Сократить? Готовый спектакль? В котором так любовно, так тщательно отбиралась каждая игровая деталь? Куда так много вложено изобретательности, выдумки -- и моей и актеров? Да еще на целую треть? Мне казалось, что это невозможно, немыслимо. Я отговорился чем-то незначащим с твердым намерением не сокращать ничего. Но слова Владимира Ивановича гвоздем засели у меня в голове. На одну треть? Почему на одну треть? И за счет чего сокращать, когда тебе это все так дорого?

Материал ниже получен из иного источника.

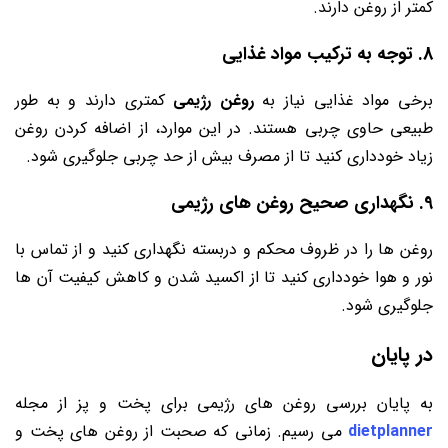
کمتر از روغن دارند.
8. توجه به ترکیب مواد غذایی
برخی مواد غذایی نیاز به
روغن رژیمی
کمتری دارند و به طور
طبیعی حاوی چربی هستند. در این موارد، از اضافه کردن روغن
زیاد خودداری کنید تا از مصرف بیش از حد چربی جلوگیری شود.
9. نگهداری صحیح روغن ‌های رژیمی
روغن ‌ها را در ظروف محکم و دربسته نگهداری کنید و از تماس با
نور و هوا خودداری کنید تا از اکسید شدن و کاهش کیفیت آن‌ ها
جلوگیری شود.
در پایان
به پایان بررسی روغن های رژیمی برای پخت و پز از مجله
dietplanner
می ‌رسیم. زمانی که صحبت از روغن ‌های پخت و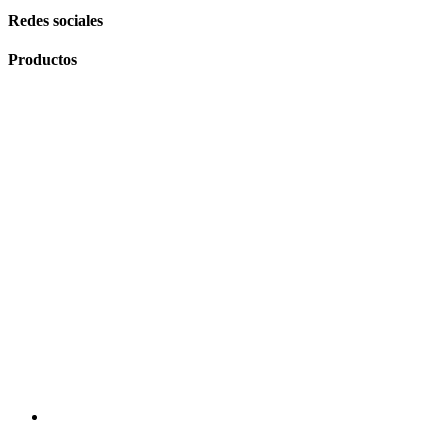
Redes sociales
Productos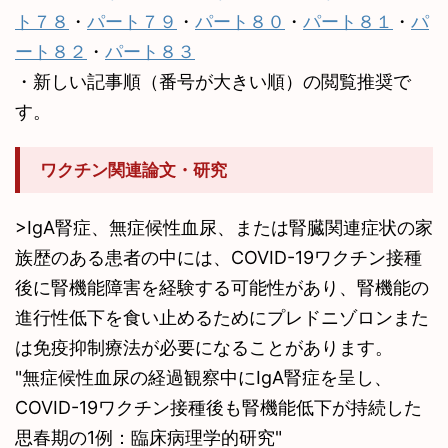
ト７８
・
パート７９
・
パート８０
・
パート８１
・
パ
ート８２
・
パート８３
・新しい記事順（番号が大きい順）の閲覧推奨で
す。
ワクチン関連論文・研究
>IgA腎症、無症候性血尿、または腎臓関連症状の家
族歴のある患者の中には、COVID-19ワクチン接種
後に腎機能障害を経験する可能性があり、腎機能の
進行性低下を食い止めるためにプレドニゾロンまた
は免疫抑制療法が必要になることがあります。
"無症候性血尿の経過観察中にIgA腎症を呈し、
COVID-19ワクチン接種後も腎機能低下が持続した
思春期の1例：臨床病理学的研究"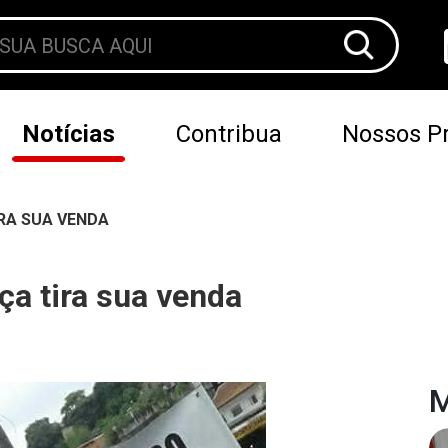
Notícias
Contribua
Nossos Pr
IRA SUA VENDA
ça tira sua venda
M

Промучившись день-два, я с болью в сердце взялся за дело. Несмотря на протесты актеров, несмотря на бунт своего собственного разума, я резал спектакль с мучительным ощущением, что нож попадает по живому телу. Было что-то в тоне, в выражении глаз моего учителя, что помешало мне его ослушаться. Но в какой-то момент этой самоотверженной операции я вдруг почувствовал, что спектакль стал легким, что он так и покатился по рельсам действия, начал звучать острее, хлестче сделался пряный юмор его. А я, конечно, еще "недорезал"; на треть у меня не хватило духу. И все-таки результат не замедлил сказаться, хотя выброшенные мною куски были ничуть не хуже тех, которые я сохранил в спектакле.

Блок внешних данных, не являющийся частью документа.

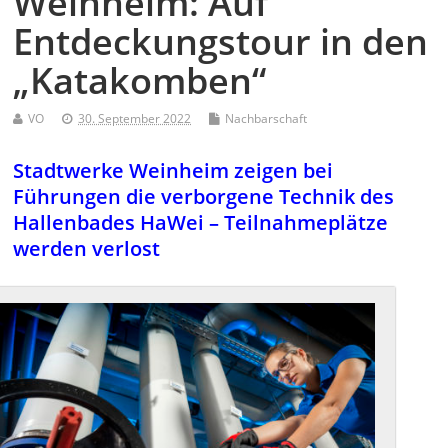
Weinheim: Auf
Entdeckungstour in den
„Katakomben“
VO
30. September 2022
Nachbarschaft
Stadtwerke Weinheim zeigen bei
Führungen die verborgene Technik des
Hallenbades HaWei – Teilnahmeplätze
werden verlost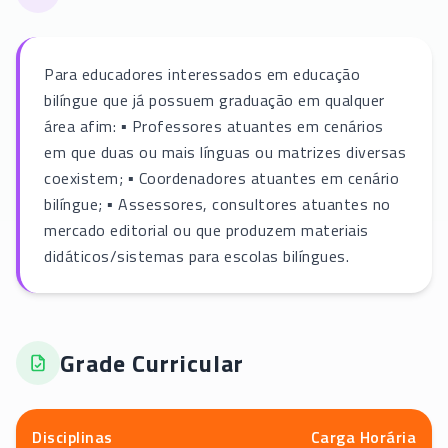
Para educadores interessados em educação
bilíngue que já possuem graduação em qualquer
área afim: ▪ Professores atuantes em cenários
em que duas ou mais línguas ou matrizes diversas
coexistem; ▪ Coordenadores atuantes em cenário
bilíngue; ▪ Assessores, consultores atuantes no
mercado editorial ou que produzem materiais
didáticos/sistemas para escolas bilíngues.
Grade Curricular
Disciplinas
Carga Horária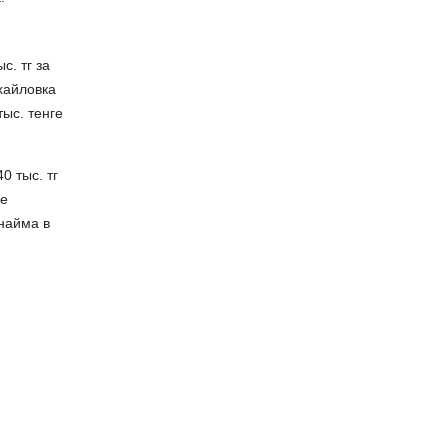
с. тг за
хайловка
тыс. тенге
0 тыс. тг
не
найма в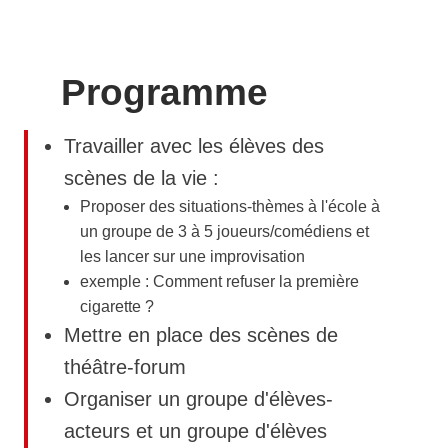
Programme
Travailler avec les élèves des
scènes de la vie :
Proposer des situations-thèmes à l'école à
un groupe de 3 à 5 joueurs/comédiens et
les lancer sur une improvisation
exemple : Comment refuser la première
cigarette ?
Mettre en place des scènes de
théâtre-forum
Organiser un groupe d'élèves-
acteurs et un groupe d'élèves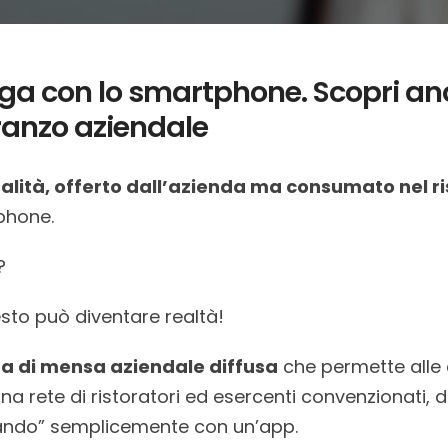
a con lo smartphone. Scopri anch
pranzo aziendale
ualità, offerto dall’azienda ma consumato nel r
phone.
?
esto può diventare realtà!
a di mensa aziendale diffusa
che permette alle a
na rete di ristoratori ed esercenti convenzionati,
gando” semplicemente con un’app.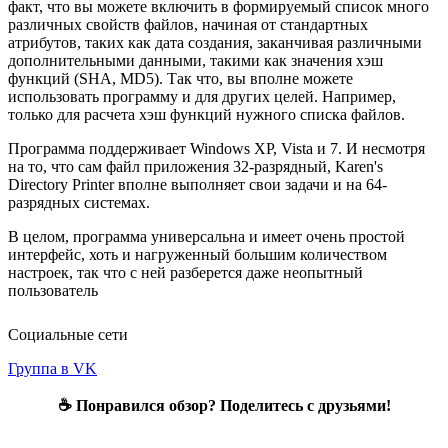
факт, что вы можете включить в формируемый список много
различных свойств файлов, начиная от стандартных
атрибутов, таких как дата создания, заканчивая различными
дополнительными данными, такими как значения хэш
функций (SHA, MD5). Так что, вы вполне можете
использовать программу и для других целей. Например,
только для расчета хэш функций нужного списка файлов.
Программа поддерживает Windows XP, Vista и 7. И несмотря
на то, что сам файл приложения 32-разрядный, Karen's
Directory Printer вполне выполняет свои задачи и на 64-
разрядных системах.
В целом, программа универсальна и имеет очень простой
интерфейс, хоть и нагруженный большим количеством
настроек, так что с ней разберется даже неопытный
пользователь
Социальные сети
Группа в VK
☕ Понравился обзор? Поделитесь с друзьями!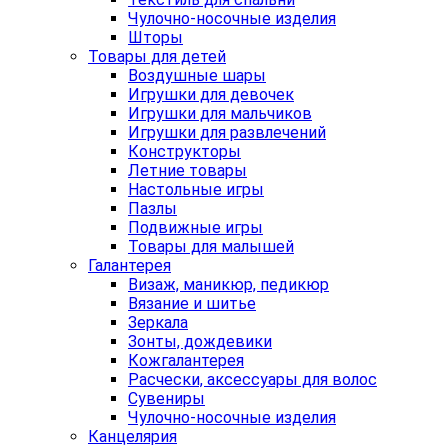
Чулочно-носочные изделия
Шторы
Товары для детей
Воздушные шары
Игрушки для девочек
Игрушки для мальчиков
Игрушки для развлечений
Конструкторы
Летние товары
Настольные игры
Пазлы
Подвижные игры
Товары для малышей
Галантерея
Визаж, маникюр, педикюр
Вязание и шитье
Зеркала
Зонты, дождевики
Кожгалантерея
Расчески, аксессуары для волос
Сувениры
Чулочно-носочные изделия
Канцелярия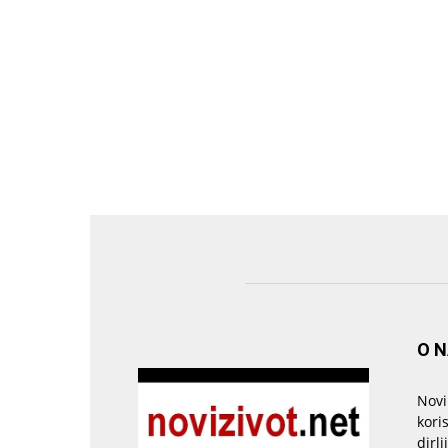
O 
Novi
kori
dirlj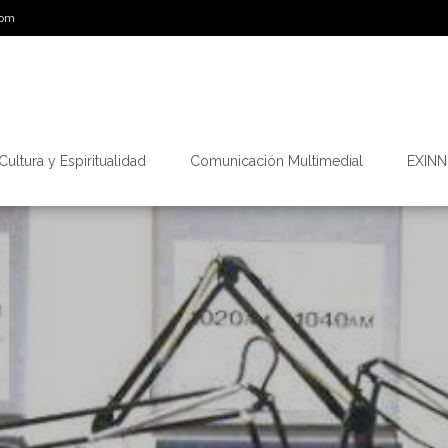
com
Cultura y Espiritualidad
Comunicación Multimedial
EXINN.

Так я впервые практически познал закон меры, пропорции в театре. Я, разумеется, знал его и раньше, да все как-то умозрительно. С тех самых пор я всегда повторял, что если в часы, даже самые лучшие, опустить бриллиант, они безусловно встанут и функции своей не выполнят. Спектакль, как сложный часовой механизм, должен быть согласован во всех своих частях, выверен математически, рассчитан до секунды. А мне это было особенно важно понять, потому что из двух режиссерских грехов -- скудости и расточительности -- я безусловно страдал последней и до сих пор еще иногда страдаю. Но "Блоха" дала мне в этом смысле неоценимый урок.

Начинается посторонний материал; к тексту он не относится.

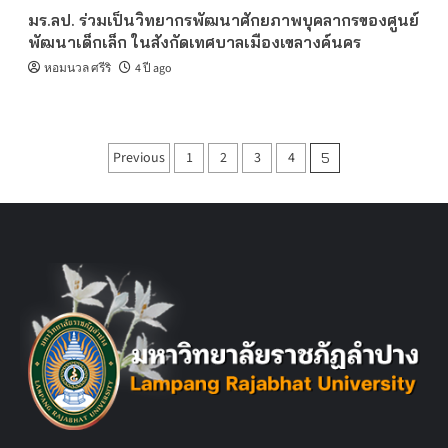
มร.ลป. ร่วมเป็นวิทยากรพัฒนาศักยภาพบุคลากรของศูนย์
พัฒนาเด็กเล็ก ในสังกัดเทศบาลเมืองเขลางค์นคร
หอมนวล ศรีริ
4 ปี ago
Posts
Previous
1
2
3
4
5
pagination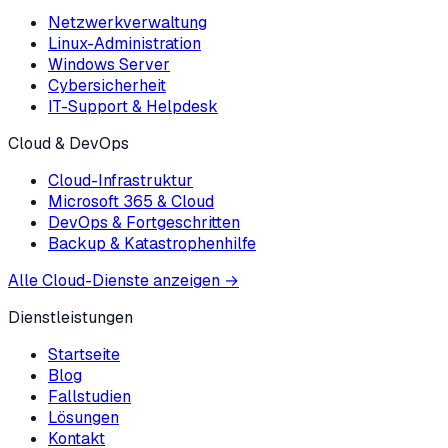
Netzwerkverwaltung
Linux-Administration
Windows Server
Cybersicherheit
IT-Support & Helpdesk
Cloud & DevOps
Cloud-Infrastruktur
Microsoft 365 & Cloud
DevOps & Fortgeschritten
Backup & Katastrophenhilfe
Alle Cloud-Dienste anzeigen
→
Dienstleistungen
Startseite
Blog
Fallstudien
Lösungen
Kontakt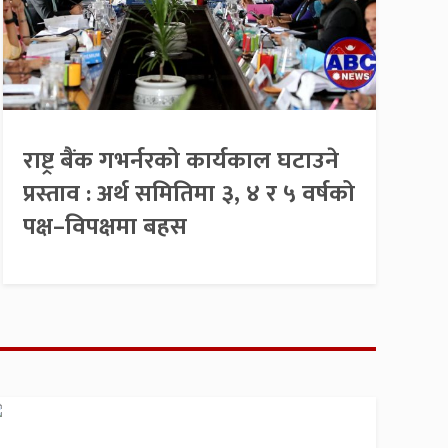
राष्ट्र बैंक गभर्नरको कार्यकाल घटाउने
प्रस्ताव : अर्थ समितिमा ३, ४ र ५ वर्षको
पक्ष–विपक्षमा बहस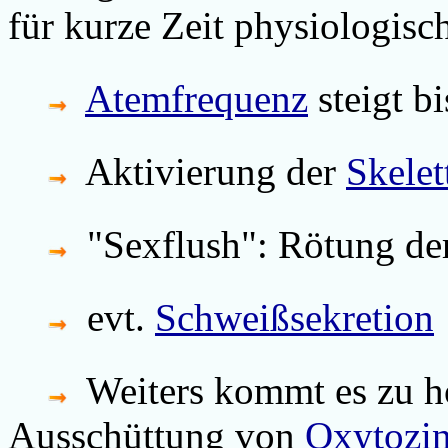
für kurze Zeit physiologisc
Atemfrequenz
steigt b
Aktivierung der
Skelet
"Sexflush": Rötung de
evt.
Schweißsekretion
Weiters kommt es zu h
Ausschüttung von
Oxytozi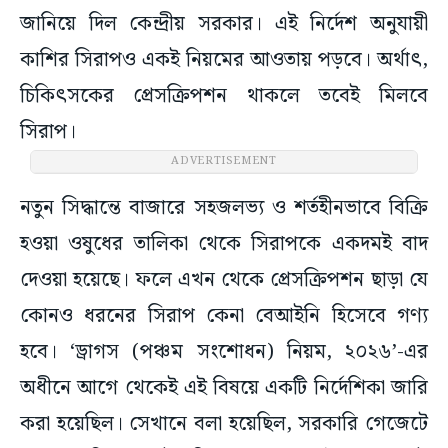
জানিয়ে দিল কেন্দ্রীয় সরকার। এই নির্দেশ অনুযায়ী
কাশির সিরাপও একই নিয়মের আওতায় পড়বে। অর্থাৎ,
চিকিৎসকের প্রেসক্রিপশন থাকলে তবেই মিলবে
সিরাপ।
ADVERTISEMENT
নতুন সিদ্ধান্তে বাজারে সহজলভ্য ও শর্তহীনভাবে বিক্রি
হওয়া ওষুধের তালিকা থেকে সিরাপকে একদমই বাদ
দেওয়া হয়েছে। ফলে এখন থেকে প্রেসক্রিপশন ছাড়া যে
কোনও ধরনের সিরাপ কেনা বেআইনি হিসেবে গণ্য
হবে। ‘ড্রাগস (পঞ্চম সংশোধন) নিয়ম, ২০২৬’-এর
অধীনে আগে থেকেই এই বিষয়ে একটি নির্দেশিকা জারি
করা হয়েছিল। সেখানে বলা হয়েছিল, সরকারি গেজেটে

И последнее о "Блохе". М. А. Чехов вскоре после премьеры оказавшейся для всей его группы громом среди ясного неба, через И. Н. Берсенева дал мне знать, что хотел бы в порядке очередного ввода сыграть в моем спектакле Левшу. Эта новость доставила мне немало эгоистической радости. И я никак не могу теперь вспомнить, почему же сей интересный проект так и остался неосуществленным. То ли у меня, что называется, руки не дошли, то ли как раз в то время отношения между группами так обострились, что отступился сам Чехов, но Левшу он никогда не играл, хотя это был, кажется, последний плацдарм, на котором примирение еще могло состояться. Очень жаль, что так сложилось, -- жаль, что оба мы не поднялись выше личного самолюбия, но само по себе желание Чехова играть эту роль показательно. Оно вновь подтверждает мою мысль, что, вопреки антропософии и мистике, его душа рвалась к здоровому искусству, что художник временами побеждал в нем философа, что он попросту не успел выйти на верную дорогу.